Mais Biden a également déclaré cette semaine : « Après le 11 septembre, nous étions furieux aux États-Unis. Et tandis que nous recherchions et obtenions justice, nous avons également commis des erreurs.
Il n’y a pas eu de justice pour le million d’Irakiens morts à cause de la guerre entre les États-Unis et la Grande-Bretagne. Mais Biden reconnaissait que les guerres impérialistes peuvent rencontrer de la résistance. Même s’il ne l’a pas expliqué clairement, il sait que les États-Unis ont perdu en Irak et en Afghanistan.
Il craint désormais que la répulsion suscitée par les meurtres israéliens puisse renverser les régimes arabes dociles qui jouent un rôle vital dans la surveillance du Moyen-Orient pour les États-Unis.
Le bombardement israélien de l’hôpital al Ahli a conduit à l’annulation de ce qui était censé être la deuxième étape de la mission de Biden. Cela devait inclure une réunion à Amman, la capitale jordanienne, avec le roi Abdallah de Jordanie, le président égyptien Abdel Fatah al-Sisi et le chef de l’Autorité palestinienne Mahmoud Abbas.
Mais ces dirigeants étaient terrifiés à l’idée de la réaction s’ils rencontraient l’homme qui a du sang sur les mains.
Un haut responsable politique israélien souhaite que l’Autorité palestinienne réprime la résistance à Gaza
Le chef de « l’opposition » israélienne et ancien Premier ministre, Yair Lapid, a déclaré que « la fin du jeu est qu’il n’y aura pas de Hamas à Gaza ».
Il a ajouté que la meilleure option pour Gaza par la suite serait que l’enclave passe sous le contrôle des dirigeants palestiniens qui l’ont vendue. « Je pense qu’en fin de compte, la meilleure chose est que l’Autorité palestinienne (AP) retourne à Gaza », a-t-il déclaré.
L’AP a été créée pour couvrir l’oppression continue dans le cadre des accords d’Oslo de 1993 entre l’Organisation de libération de la Palestine et Israël. Il était censé conduire à un État palestinien indépendant composé des territoires occupés de Jérusalem-Est, de la Cisjordanie et de la bande de Gaza.
Mais aujourd’hui, il conserve un contrôle administratif important sur seulement 18 % de la Cisjordanie occupée. De nombreux Palestiniens le considèrent également, à juste titre, comme irrémédiablement corrompu et inefficace.

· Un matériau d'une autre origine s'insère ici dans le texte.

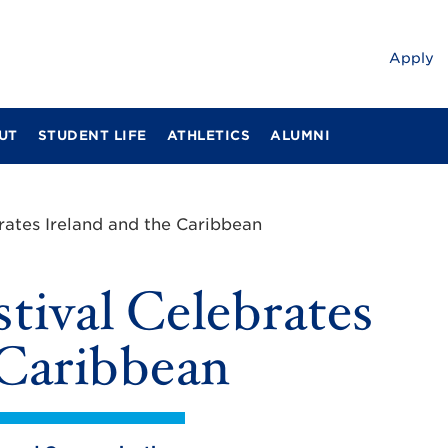
Apply
UT
STUDENT LIFE
ATHLETICS
ALUMNI
rates Ireland and the Caribbean
tival Celebrates
 Caribbean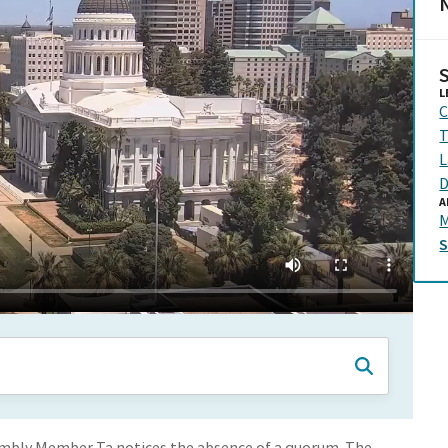
N
L
C
T
L
D
A
embly Member Ta notices the absence of a quorum. The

Le Hamas a remporté les élections de 2006 à Gaza après le retrait des soldats israéliens et des colons de l’enclave en 2005.
Le chef de la police israélienne menace d’envoyer des manifestants anti-guerre à Gaza
Le chef de la police israélienne a déclaré qu’il y aurait une « tolérance zéro » pour les manifestations pro-palestiniennes à l’intérieur des frontières officielles d’Israël, menaçant d’envoyer des manifestants anti-guerre à Gaza.
Les commentaires de Kobi Shabtai ont été diffusés mardi dans une vidéo diffusée sur la chaîne TikTok de la police israélienne. La police a dispersé mercredi un tout petit rassemblement à Haïfa en soutien à Gaza, arrêtant six personnes.
« Quiconque souhaite devenir citoyen israélien est le bienvenu », a déclaré Shabtai. « Quiconque souhaite s’identifier à Gaza est le bienvenu. Je vais le mettre dans les bus qui s’y rendent maintenant.